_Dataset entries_

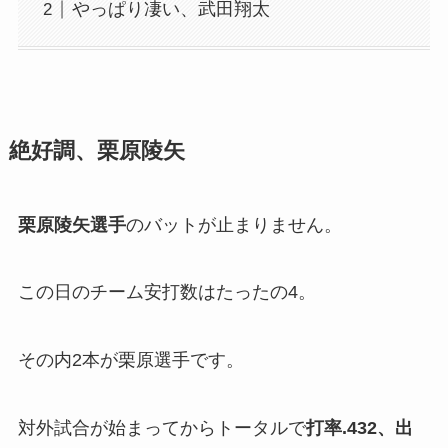
やっぱり凄い、武田翔太
絶好調、栗原陵矢
栗原陵矢選手
のバットが止まりません。
この日のチーム安打数はたったの4。
その内2本が栗原選手です。
対外試合が始まってからトータルで
打率.432、出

_Exercise prompt_
Format every text line in the entries above as a JSON list of strings, with one string per line and no blank lines. Leave the pictures out of the answer.

_Solved problem_
[
  "やっぱり凄い、武田翔太",
  "絶好調、栗原陵矢",
  "栗原陵矢選手",
  "のバットが止まりません。",
  "この日のチーム安打数はたったの4。",
  "その内2本が栗原選手です。",
  "対外試合が始まってからトータルで",
  "打率.432、出"
]